Task to complete: Set down every record below exactly as it appears, but without the pictures.

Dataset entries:

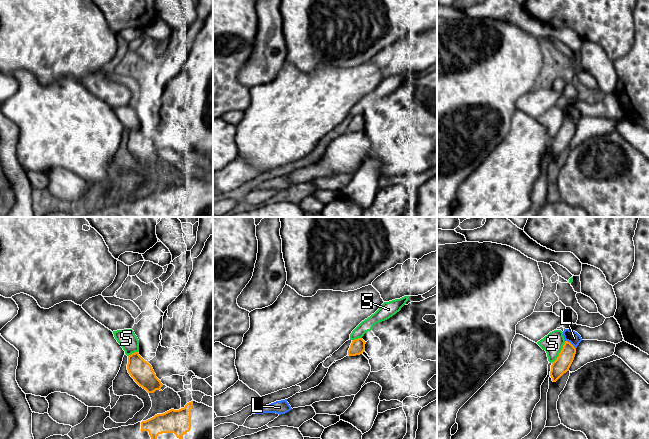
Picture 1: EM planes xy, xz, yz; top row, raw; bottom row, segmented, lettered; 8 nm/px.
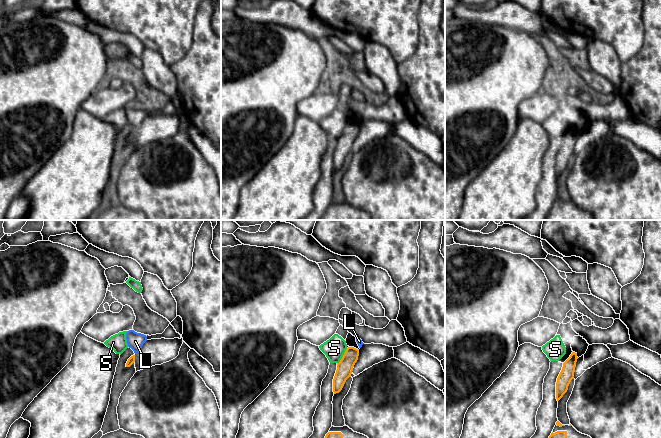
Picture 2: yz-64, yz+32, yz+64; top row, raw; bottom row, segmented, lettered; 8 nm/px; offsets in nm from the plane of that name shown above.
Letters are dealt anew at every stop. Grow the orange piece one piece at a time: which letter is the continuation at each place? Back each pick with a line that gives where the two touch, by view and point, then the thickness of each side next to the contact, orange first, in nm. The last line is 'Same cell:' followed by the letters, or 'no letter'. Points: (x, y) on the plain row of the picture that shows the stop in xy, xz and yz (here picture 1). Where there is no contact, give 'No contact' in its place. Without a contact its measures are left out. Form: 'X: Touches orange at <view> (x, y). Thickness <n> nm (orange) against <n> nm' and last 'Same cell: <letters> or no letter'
Same cell: no letter

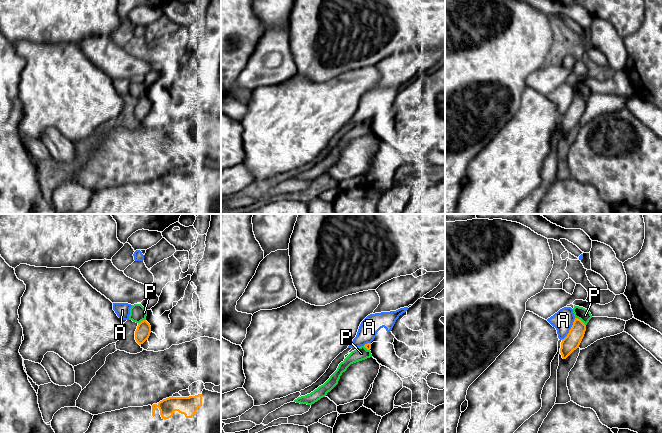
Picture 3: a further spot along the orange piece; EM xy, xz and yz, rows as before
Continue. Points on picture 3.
Same cell: no letter

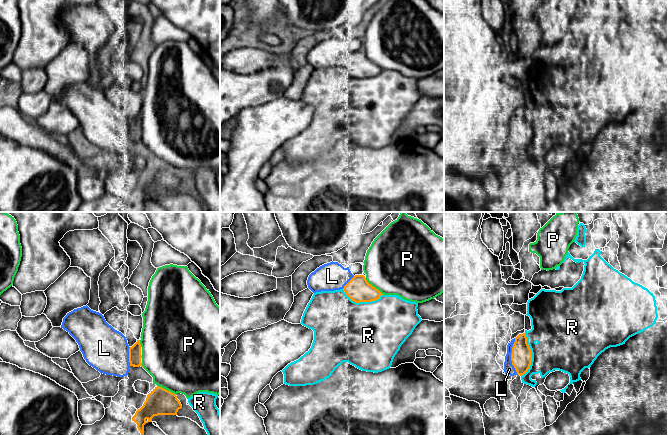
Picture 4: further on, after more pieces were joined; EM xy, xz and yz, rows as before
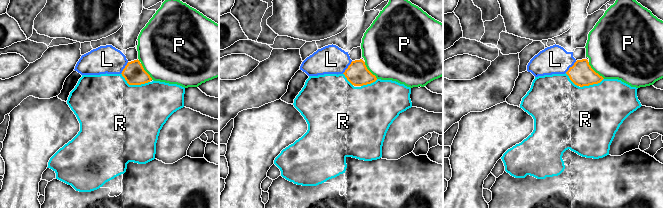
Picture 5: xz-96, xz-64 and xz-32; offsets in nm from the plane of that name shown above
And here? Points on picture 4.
L: Touches orange at yz (511, 132). Thickness 170 nm (orange) against 80 nm
Same cell: L

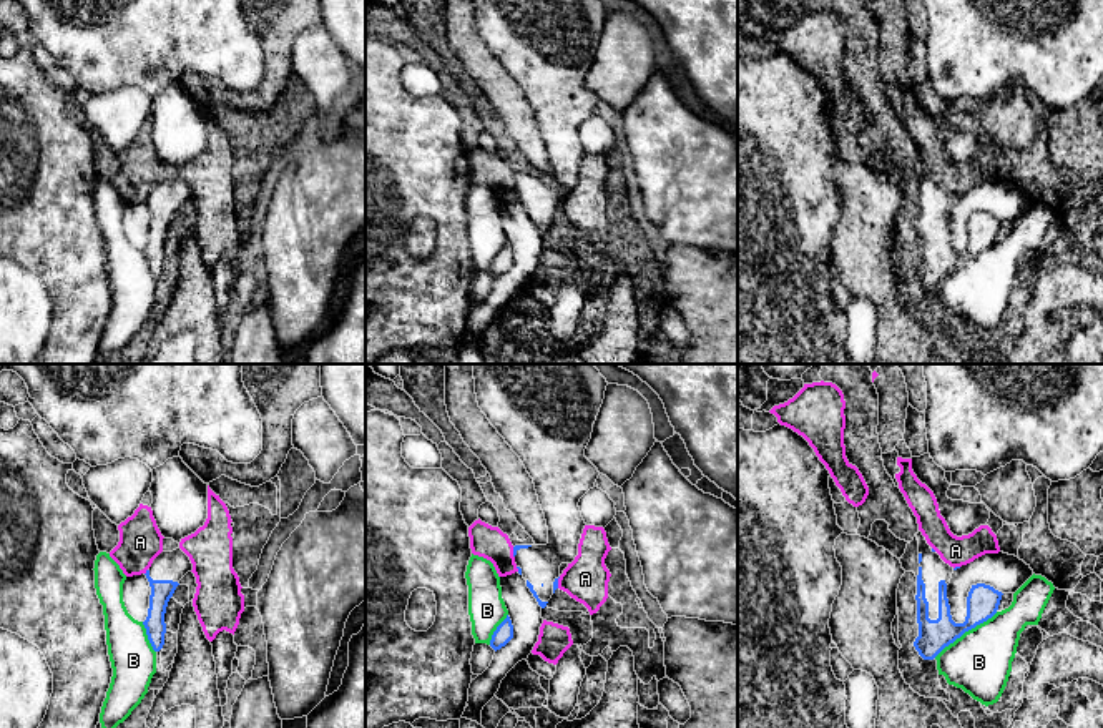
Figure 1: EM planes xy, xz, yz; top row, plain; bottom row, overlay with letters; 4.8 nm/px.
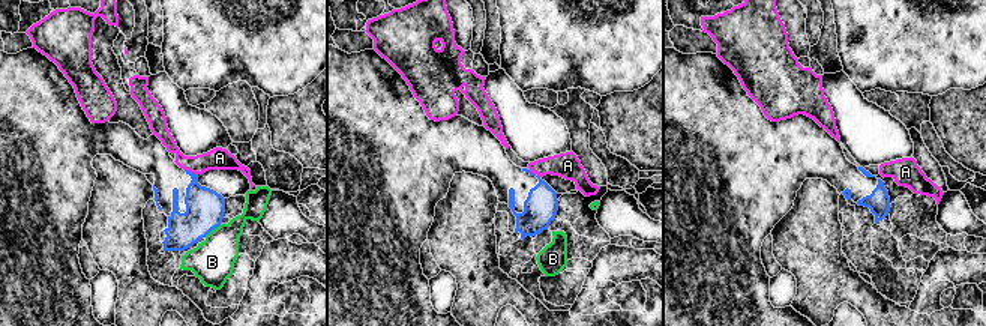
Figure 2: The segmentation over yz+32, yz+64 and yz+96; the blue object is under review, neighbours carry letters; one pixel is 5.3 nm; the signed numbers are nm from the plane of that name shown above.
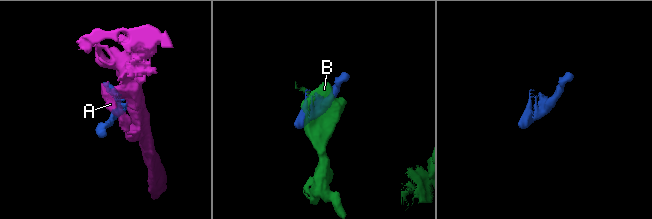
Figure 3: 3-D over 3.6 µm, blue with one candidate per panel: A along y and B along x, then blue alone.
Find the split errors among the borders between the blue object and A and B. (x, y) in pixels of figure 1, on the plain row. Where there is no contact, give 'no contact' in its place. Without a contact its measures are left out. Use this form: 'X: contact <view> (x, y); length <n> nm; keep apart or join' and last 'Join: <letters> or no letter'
A: contact xy (147, 200); length 30 nm; keep apart
B: contact yz (965, 258); length 380 nm; keep apart
Join: no letter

Expected answer:
Picture 1: EM planes xy, xz, yz; top row, raw; bottom row, segmented, lettered; 8 nm/px.
Picture 2: yz-64, yz+32, yz+64; top row, raw; bottom row, segmented, lettered; 8 nm/px; offsets in nm from the plane of that name shown above.
Letters are dealt anew at every stop. Grow the orange piece one piece at a time: which letter is the continuation at each place? Back each pick with a line that gives where the two touch, by view and point, then the thickness of each side next to the contact, orange first, in nm. The last line is 'Same cell:' followed by the letters, or 'no letter'. Points: (x, y) on the plain row of the picture that shows the stop in xy, xz and yz (here picture 1). Where there is no contact, give 'No contact' in its place. Without a contact its measures are left out. Form: 'X: Touches orange at <view> (x, y). Thickness <n> nm (orange) against <n> nm' and last 'Same cell: <letters> or no letter'
Same cell: no letter

Picture 3: a further spot along the orange piece; EM xy, xz and yz, rows as before
Continue. Points on picture 3.
Same cell: no letter

Picture 4: further on, after more pieces were joined; EM xy, xz and yz, rows as before
Picture 5: xz-96, xz-64 and xz-32; offsets in nm from the plane of that name shown above
And here? Points on picture 4.
L: Touches orange at yz (511, 132). Thickness 170 nm (orange) against 80 nm
Same cell: L

Figure 1: EM planes xy, xz, yz; top row, plain; bottom row, overlay with letters; 4.8 nm/px.
Figure 2: The segmentation over yz+32, yz+64 and yz+96; the blue object is under review, neighbours carry letters; one pixel is 5.3 nm; the signed numbers are nm from the plane of that name shown above.
Figure 3: 3-D over 3.6 µm, blue with one candidate per panel: A along y and B along x, then blue alone.
Find the split errors among the borders between the blue object and A and B. (x, y) in pixels of figure 1, on the plain row. Where there is no contact, give 'no contact' in its place. Without a contact its measures are left out. Use this form: 'X: contact <view> (x, y); length <n> nm; keep apart or join' and last 'Join: <letters> or no letter'
A: contact xy (147, 200); length 30 nm; keep apart
B: contact yz (965, 258); length 380 nm; keep apart
Join: no letter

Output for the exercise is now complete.